● **WORK TO DO**: Reproduce the part of the listing below that opens with its first line and closes with the line containing "h=2 m=45 s=0", including both of those lines. Copy it word for word and stop there.

● **PROVIDED DATA**:
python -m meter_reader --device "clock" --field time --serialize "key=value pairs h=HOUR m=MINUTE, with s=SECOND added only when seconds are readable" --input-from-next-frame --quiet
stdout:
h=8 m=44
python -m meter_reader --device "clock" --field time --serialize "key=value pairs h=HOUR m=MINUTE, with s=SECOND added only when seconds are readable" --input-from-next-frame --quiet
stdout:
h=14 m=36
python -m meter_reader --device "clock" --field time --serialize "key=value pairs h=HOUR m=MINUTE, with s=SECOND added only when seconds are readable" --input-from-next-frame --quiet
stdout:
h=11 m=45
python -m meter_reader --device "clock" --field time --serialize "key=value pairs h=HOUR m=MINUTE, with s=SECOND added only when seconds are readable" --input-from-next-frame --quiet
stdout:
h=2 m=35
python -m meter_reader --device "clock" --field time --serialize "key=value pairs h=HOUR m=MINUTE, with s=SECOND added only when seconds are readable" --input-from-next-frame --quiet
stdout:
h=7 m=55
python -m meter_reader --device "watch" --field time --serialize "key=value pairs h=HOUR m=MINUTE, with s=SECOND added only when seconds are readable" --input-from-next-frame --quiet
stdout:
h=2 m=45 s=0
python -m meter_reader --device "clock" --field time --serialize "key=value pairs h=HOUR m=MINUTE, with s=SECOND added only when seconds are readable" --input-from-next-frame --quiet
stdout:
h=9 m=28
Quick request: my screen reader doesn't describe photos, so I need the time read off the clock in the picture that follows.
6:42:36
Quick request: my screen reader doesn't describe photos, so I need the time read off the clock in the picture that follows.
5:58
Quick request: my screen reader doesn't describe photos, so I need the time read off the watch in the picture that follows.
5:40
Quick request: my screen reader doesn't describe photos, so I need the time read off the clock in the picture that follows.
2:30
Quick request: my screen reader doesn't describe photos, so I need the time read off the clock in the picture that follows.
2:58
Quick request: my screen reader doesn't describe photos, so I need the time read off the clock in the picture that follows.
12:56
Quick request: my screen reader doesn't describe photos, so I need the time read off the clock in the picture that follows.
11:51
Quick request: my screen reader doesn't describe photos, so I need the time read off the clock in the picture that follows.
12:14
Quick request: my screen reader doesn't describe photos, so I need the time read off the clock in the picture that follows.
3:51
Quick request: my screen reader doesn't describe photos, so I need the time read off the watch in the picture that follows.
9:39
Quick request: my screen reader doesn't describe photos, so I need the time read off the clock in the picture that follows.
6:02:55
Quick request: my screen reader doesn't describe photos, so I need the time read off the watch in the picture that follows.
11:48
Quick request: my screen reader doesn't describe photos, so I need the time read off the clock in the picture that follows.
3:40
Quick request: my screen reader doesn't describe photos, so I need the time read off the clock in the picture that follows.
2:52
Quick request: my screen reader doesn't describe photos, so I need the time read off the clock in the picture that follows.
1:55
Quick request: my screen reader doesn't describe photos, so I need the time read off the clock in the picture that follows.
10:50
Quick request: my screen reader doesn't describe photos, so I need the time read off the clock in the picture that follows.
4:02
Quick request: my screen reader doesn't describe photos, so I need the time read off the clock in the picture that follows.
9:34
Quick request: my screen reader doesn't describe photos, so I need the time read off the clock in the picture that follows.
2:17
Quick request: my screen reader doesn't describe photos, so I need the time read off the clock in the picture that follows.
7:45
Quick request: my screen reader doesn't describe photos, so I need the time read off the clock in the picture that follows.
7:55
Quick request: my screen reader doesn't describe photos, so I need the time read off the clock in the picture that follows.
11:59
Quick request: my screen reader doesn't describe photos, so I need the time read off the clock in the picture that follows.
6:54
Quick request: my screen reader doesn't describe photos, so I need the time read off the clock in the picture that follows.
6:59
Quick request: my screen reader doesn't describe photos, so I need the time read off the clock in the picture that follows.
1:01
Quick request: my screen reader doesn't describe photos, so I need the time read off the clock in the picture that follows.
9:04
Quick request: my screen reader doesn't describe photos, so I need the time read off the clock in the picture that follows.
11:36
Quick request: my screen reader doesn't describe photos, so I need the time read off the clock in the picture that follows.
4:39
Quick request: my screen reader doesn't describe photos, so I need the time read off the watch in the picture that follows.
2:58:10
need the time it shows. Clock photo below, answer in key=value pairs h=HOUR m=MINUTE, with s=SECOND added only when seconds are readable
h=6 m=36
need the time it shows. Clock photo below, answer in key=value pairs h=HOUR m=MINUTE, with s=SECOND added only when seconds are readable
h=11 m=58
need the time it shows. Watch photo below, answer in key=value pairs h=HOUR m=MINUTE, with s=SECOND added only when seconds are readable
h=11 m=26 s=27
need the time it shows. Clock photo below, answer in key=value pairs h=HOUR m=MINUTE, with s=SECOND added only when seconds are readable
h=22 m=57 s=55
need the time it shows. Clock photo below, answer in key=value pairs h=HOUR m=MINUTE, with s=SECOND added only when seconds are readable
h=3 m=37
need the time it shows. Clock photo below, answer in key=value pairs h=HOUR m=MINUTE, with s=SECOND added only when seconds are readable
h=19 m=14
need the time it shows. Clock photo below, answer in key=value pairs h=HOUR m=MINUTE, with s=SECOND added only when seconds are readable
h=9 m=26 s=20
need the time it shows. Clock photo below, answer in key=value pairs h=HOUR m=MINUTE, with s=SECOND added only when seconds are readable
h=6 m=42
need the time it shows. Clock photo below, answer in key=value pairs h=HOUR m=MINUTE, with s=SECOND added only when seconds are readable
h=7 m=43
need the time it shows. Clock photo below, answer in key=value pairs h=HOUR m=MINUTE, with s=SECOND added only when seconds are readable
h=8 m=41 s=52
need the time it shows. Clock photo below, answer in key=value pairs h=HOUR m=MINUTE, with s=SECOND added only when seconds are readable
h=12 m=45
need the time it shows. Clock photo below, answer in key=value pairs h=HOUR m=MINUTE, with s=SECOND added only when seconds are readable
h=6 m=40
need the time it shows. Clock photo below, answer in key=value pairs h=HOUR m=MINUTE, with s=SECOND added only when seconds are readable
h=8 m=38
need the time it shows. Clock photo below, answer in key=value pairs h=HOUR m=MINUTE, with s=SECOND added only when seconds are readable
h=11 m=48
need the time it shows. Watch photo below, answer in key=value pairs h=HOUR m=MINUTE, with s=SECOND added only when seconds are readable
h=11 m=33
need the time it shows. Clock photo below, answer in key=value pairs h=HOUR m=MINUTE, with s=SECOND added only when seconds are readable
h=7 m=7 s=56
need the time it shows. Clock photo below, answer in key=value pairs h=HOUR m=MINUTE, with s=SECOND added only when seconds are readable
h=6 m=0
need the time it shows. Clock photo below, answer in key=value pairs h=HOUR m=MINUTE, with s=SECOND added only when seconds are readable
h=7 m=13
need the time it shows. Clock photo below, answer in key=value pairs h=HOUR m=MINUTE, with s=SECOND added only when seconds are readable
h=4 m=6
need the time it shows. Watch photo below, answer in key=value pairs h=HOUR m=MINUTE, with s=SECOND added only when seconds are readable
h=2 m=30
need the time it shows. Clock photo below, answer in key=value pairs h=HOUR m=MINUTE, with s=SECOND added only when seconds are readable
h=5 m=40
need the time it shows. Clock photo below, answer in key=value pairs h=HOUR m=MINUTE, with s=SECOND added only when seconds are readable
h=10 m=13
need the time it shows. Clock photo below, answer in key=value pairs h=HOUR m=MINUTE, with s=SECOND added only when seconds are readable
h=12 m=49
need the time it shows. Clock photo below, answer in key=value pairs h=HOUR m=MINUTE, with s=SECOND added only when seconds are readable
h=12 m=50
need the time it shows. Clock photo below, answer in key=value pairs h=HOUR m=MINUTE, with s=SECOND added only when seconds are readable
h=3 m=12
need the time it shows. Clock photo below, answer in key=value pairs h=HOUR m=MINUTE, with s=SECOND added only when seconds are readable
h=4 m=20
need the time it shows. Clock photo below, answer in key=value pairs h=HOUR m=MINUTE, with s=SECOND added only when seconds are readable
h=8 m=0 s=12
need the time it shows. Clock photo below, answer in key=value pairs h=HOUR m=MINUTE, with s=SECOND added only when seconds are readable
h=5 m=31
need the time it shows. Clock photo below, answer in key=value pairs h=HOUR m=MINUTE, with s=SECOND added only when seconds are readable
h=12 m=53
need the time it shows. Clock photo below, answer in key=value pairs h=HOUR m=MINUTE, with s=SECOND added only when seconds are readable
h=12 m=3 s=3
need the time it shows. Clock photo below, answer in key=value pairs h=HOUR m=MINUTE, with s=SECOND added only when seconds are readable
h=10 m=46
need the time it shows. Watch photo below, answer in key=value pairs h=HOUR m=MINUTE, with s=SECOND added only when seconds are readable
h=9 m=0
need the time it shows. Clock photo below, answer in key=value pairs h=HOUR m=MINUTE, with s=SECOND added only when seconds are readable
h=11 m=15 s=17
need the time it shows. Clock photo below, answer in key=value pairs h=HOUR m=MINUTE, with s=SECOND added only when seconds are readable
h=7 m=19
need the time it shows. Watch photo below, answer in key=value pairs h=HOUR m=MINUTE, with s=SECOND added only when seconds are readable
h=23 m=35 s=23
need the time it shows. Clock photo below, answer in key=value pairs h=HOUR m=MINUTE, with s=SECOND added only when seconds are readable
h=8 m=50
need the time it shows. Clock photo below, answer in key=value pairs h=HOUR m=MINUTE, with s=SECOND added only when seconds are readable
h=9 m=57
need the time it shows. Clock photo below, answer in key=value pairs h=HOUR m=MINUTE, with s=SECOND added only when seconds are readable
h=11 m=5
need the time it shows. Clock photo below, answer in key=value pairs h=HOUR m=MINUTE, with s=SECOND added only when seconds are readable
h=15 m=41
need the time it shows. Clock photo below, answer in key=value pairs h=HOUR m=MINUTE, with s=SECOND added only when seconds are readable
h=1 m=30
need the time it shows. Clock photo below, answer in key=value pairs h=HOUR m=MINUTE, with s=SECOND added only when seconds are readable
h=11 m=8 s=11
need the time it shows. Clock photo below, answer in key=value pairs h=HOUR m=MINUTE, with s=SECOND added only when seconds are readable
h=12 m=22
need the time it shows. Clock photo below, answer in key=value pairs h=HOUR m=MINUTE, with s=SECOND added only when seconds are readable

● **WORKED ANSWER**:
python -m meter_reader --device "clock" --field time --serialize "key=value pairs h=HOUR m=MINUTE, with s=SECOND added only when seconds are readable" --input-from-next-frame --quiet
stdout:
h=8 m=44
python -m meter_reader --device "clock" --field time --serialize "key=value pairs h=HOUR m=MINUTE, with s=SECOND added only when seconds are readable" --input-from-next-frame --quiet
stdout:
h=14 m=36
python -m meter_reader --device "clock" --field time --serialize "key=value pairs h=HOUR m=MINUTE, with s=SECOND added only when seconds are readable" --input-from-next-frame --quiet
stdout:
h=11 m=45
python -m meter_reader --device "clock" --field time --serialize "key=value pairs h=HOUR m=MINUTE, with s=SECOND added only when seconds are readable" --input-from-next-frame --quiet
stdout:
h=2 m=35
python -m meter_reader --device "clock" --field time --serialize "key=value pairs h=HOUR m=MINUTE, with s=SECOND added only when seconds are readable" --input-from-next-frame --quiet
stdout:
h=7 m=55
python -m meter_reader --device "watch" --field time --serialize "key=value pairs h=HOUR m=MINUTE, with s=SECOND added only when seconds are readable" --input-from-next-frame --quiet
stdout:
h=2 m=45 s=0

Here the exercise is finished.